If a loop count was initially represented by a 32b unsigned int in C then the hardware-loop pass can recognise the loop guard and insert the llvm.test.set.loop.iterations intrinsic. However if this was instead a unsigned short/char then clang inserts a zext instruction to expand the loop count to an i32.
This means the loop guard intrinsic would not be used as shown here because %x was being compared with 0 in the loop guard and the hardware loop pass was expecting %0 to be compared.

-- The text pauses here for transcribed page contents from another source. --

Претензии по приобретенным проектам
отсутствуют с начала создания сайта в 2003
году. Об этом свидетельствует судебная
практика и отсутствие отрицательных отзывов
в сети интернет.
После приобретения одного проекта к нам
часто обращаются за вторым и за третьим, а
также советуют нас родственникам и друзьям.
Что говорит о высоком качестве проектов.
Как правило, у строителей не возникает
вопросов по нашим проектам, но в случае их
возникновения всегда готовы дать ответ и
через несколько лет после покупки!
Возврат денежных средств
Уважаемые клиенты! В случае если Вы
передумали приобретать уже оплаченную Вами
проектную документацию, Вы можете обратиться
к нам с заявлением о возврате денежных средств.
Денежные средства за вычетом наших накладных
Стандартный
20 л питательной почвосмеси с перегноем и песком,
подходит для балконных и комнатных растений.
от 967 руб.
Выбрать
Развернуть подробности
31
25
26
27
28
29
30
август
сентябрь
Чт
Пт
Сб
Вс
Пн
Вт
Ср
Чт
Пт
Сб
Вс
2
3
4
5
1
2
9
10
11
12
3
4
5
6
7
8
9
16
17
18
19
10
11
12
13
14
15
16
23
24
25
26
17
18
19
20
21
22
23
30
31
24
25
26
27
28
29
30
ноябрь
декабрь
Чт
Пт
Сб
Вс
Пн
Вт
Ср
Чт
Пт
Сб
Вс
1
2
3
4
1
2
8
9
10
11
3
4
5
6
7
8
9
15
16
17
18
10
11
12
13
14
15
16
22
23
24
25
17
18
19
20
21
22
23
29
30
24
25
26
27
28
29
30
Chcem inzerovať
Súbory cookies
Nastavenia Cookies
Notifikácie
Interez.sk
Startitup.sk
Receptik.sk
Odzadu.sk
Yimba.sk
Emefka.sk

entry: %tobool.not5 = icmp eq i8 %x, 0 %0 = zext i8 %x to i32 br i1 %tobool.not5, label %while.end, label %while.body.preheader while.body.preheader: ; preds = %entry %1 = zext i8 %x to i32 %scevgep = getelementptr i32, i32* %arr, i32 %1 call void @llvm.set.loop.iterations.i32(i32 %0) br label %while.body
This patch would benefit other backends as well that make use of the loop guard intrinsic. For example, if we have a loop:
void loop(unsigned *a, unsigned *b, unsigned length) { for(int i = 0; i < length; i++) { a[i] = b[i]; } }
and compile it to IR we get int_loop.ll. After changing unsigned length to unsigned short length and compiling to IR we have short_loop.ll.
Using ARM as an example (since it makes use of the hardware loop guard intrinsic), compiling as llc -mtriple=thumbv8.1m.main-none-none-eabi -mattr=+lob,+mve.fp int_loop.ll -o int_loop.asm we get int_loop.asm and short_loop.asm respectively.
The int_loop.ll example compiles to a hardware loop with ARM's WLS instruction, while short_loop.ll does not and includes a loop guard. With this patch the short_loop.ll example also compiles to a WLS loop since the loop guard intrinsic is used.
Can we use SCEV isLoopEntryGuardedByCond instead of doing the pattern matching? It feels like we should be able to replace IsCompareZero with it which would remove the need to do an explicit zext check.